In such circumstances, the cons of buying a used excavator can be compounded. Not only is there the need to find space to store it on a job site, but also keep it secure and protected for the period of time when workers are off-site waiting for the project to resume. Renting an excavator provides more freedom and flexibility — if your project sustains a big unforeseen delay, you can return the rented equipment. You can then hire it out again once work resumes, knowing it won’t be sitting idle.
Certainty Versus Flexibility
For any business with a clear and firm vision about their future needs, buying construction equipment may be the ideal choice. Buying gives a business the assurance that the equipment they need will always be immediately available and ready to use. It can also help streamline processes, and speed up the timeframes for short-term projects to be completed.

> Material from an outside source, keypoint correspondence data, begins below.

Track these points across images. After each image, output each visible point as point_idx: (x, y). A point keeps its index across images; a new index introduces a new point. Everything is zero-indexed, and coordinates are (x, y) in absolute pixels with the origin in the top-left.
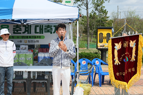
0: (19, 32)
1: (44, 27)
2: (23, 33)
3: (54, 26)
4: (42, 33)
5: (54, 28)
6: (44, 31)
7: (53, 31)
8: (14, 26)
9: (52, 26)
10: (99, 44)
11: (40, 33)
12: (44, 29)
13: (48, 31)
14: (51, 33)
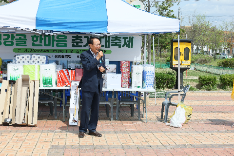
0: (80, 44)
1: (111, 39)
2: (85, 46)
3: (123, 38)
4: (109, 47)
5: (123, 41)
6: (111, 44)
7: (122, 44)
8: (73, 37)
9: (121, 38)
10: (174, 62)
11: (106, 47)
12: (110, 41)
13: (116, 44)
14: (120, 46)
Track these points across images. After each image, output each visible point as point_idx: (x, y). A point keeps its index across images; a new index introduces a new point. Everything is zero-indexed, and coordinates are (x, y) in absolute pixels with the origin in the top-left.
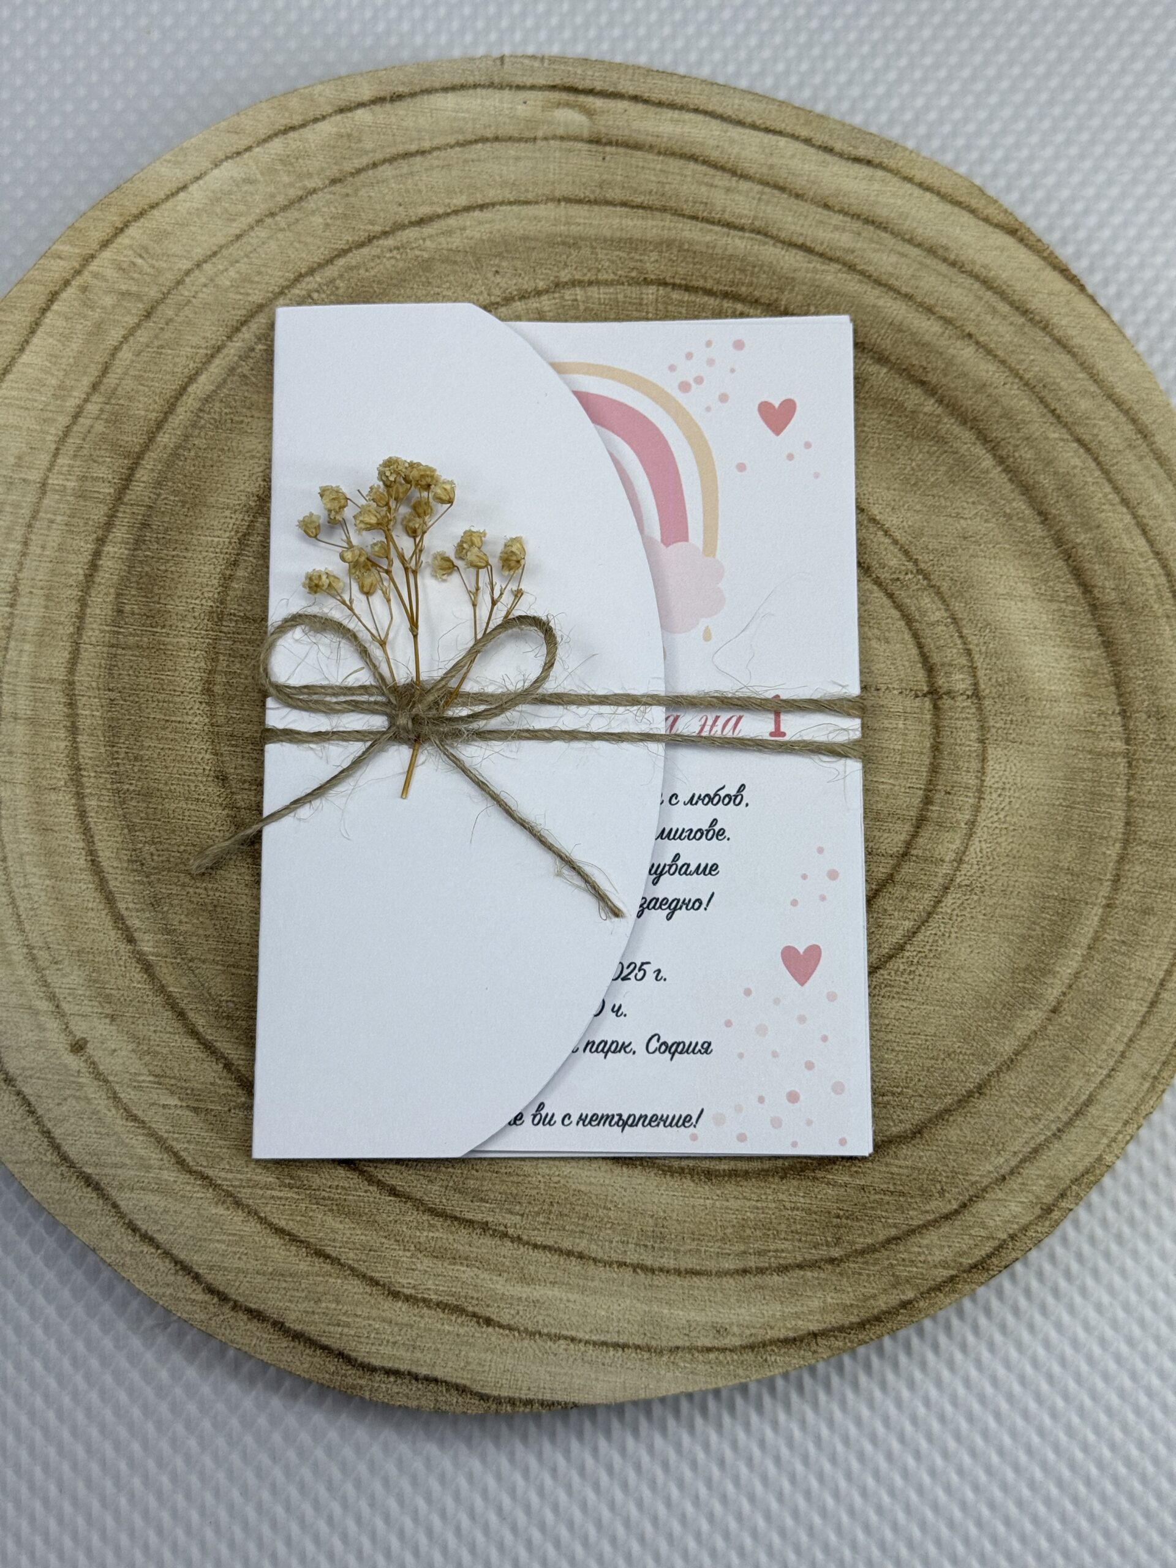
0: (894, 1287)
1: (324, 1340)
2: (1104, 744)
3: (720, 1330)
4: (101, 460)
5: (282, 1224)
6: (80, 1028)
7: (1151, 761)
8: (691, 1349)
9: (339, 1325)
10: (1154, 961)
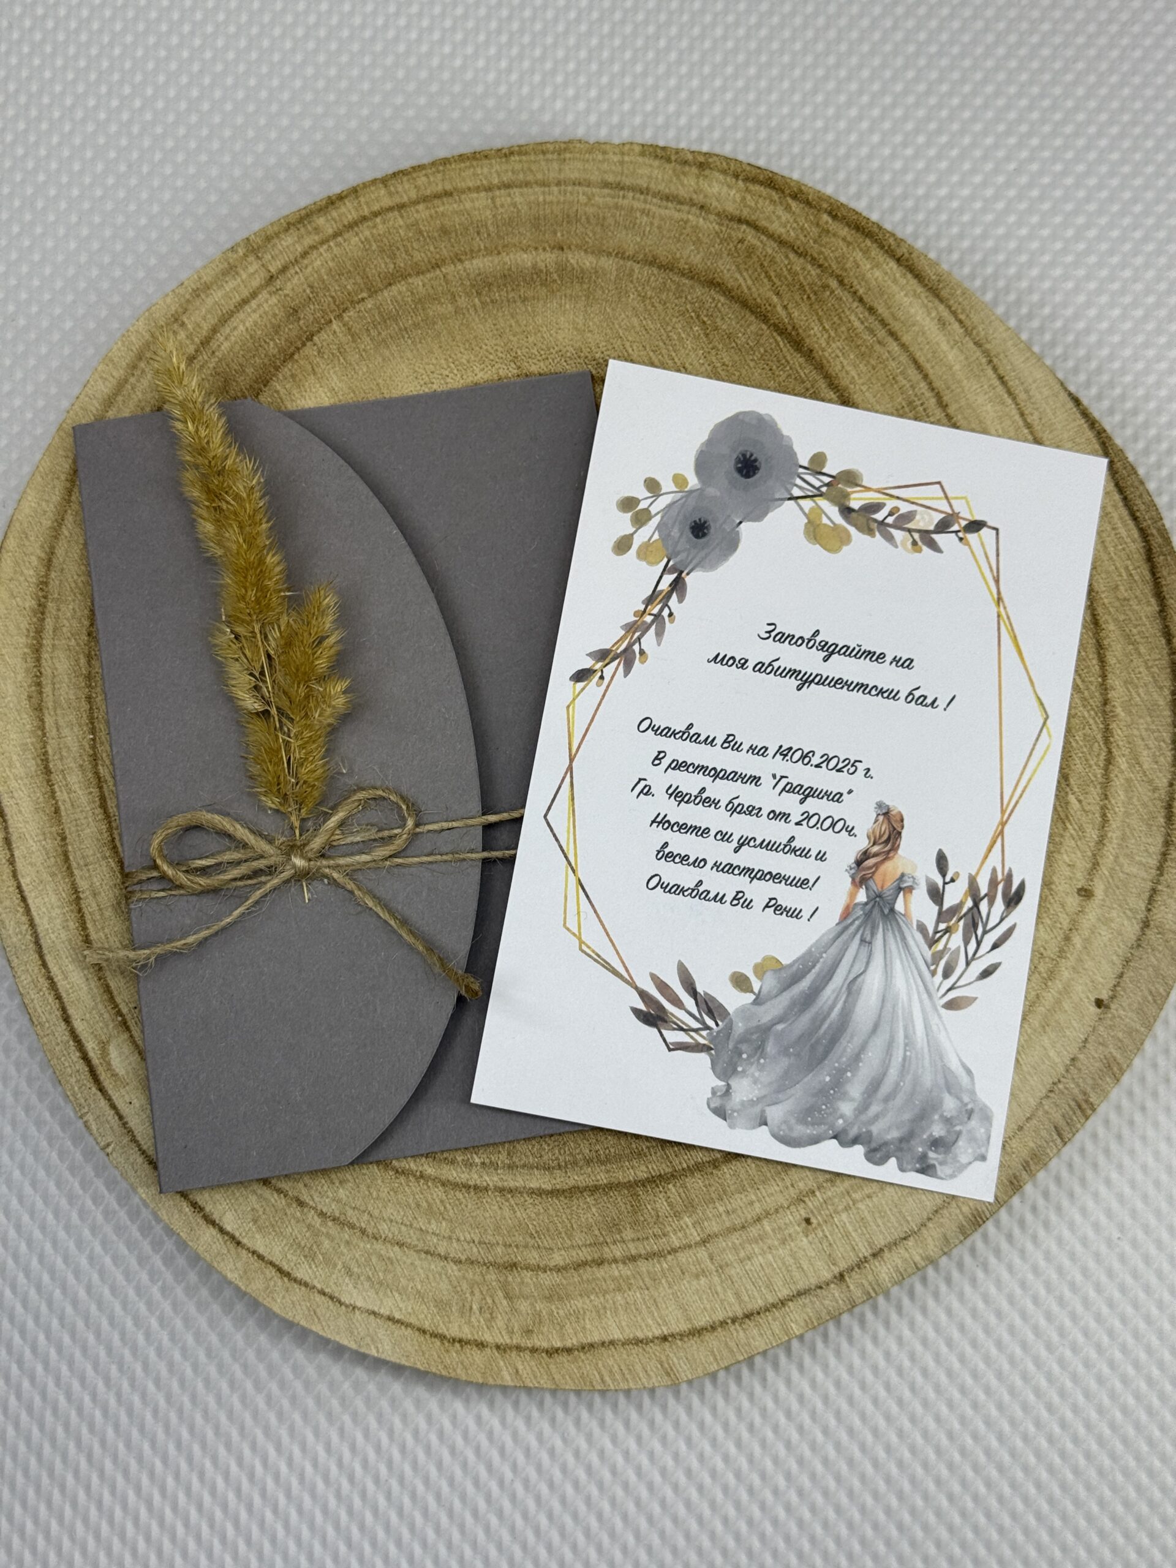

However, it’s also important to keep in mind
that buying offers significantly less flexibility than renting. For example,
your team may start a project with a 3.5T excavator, but changes to the project
may later require a 5.5T excavator. If you’re renting, it’s
possible to return the equipment and make an easy swap to a different size. But
if you’re the owner, it can be a long and laborious process to try to get the
rig sold on the second-hand market, and you might end up having to rent the
correct equipment anyway.
In sum, always consider your exact needs and budget very carefully when deciding whether to rent or purchase a used excavator. Both come with advantages and drawbacks, although renting ultimately provides more flexibility and affordability for most projects.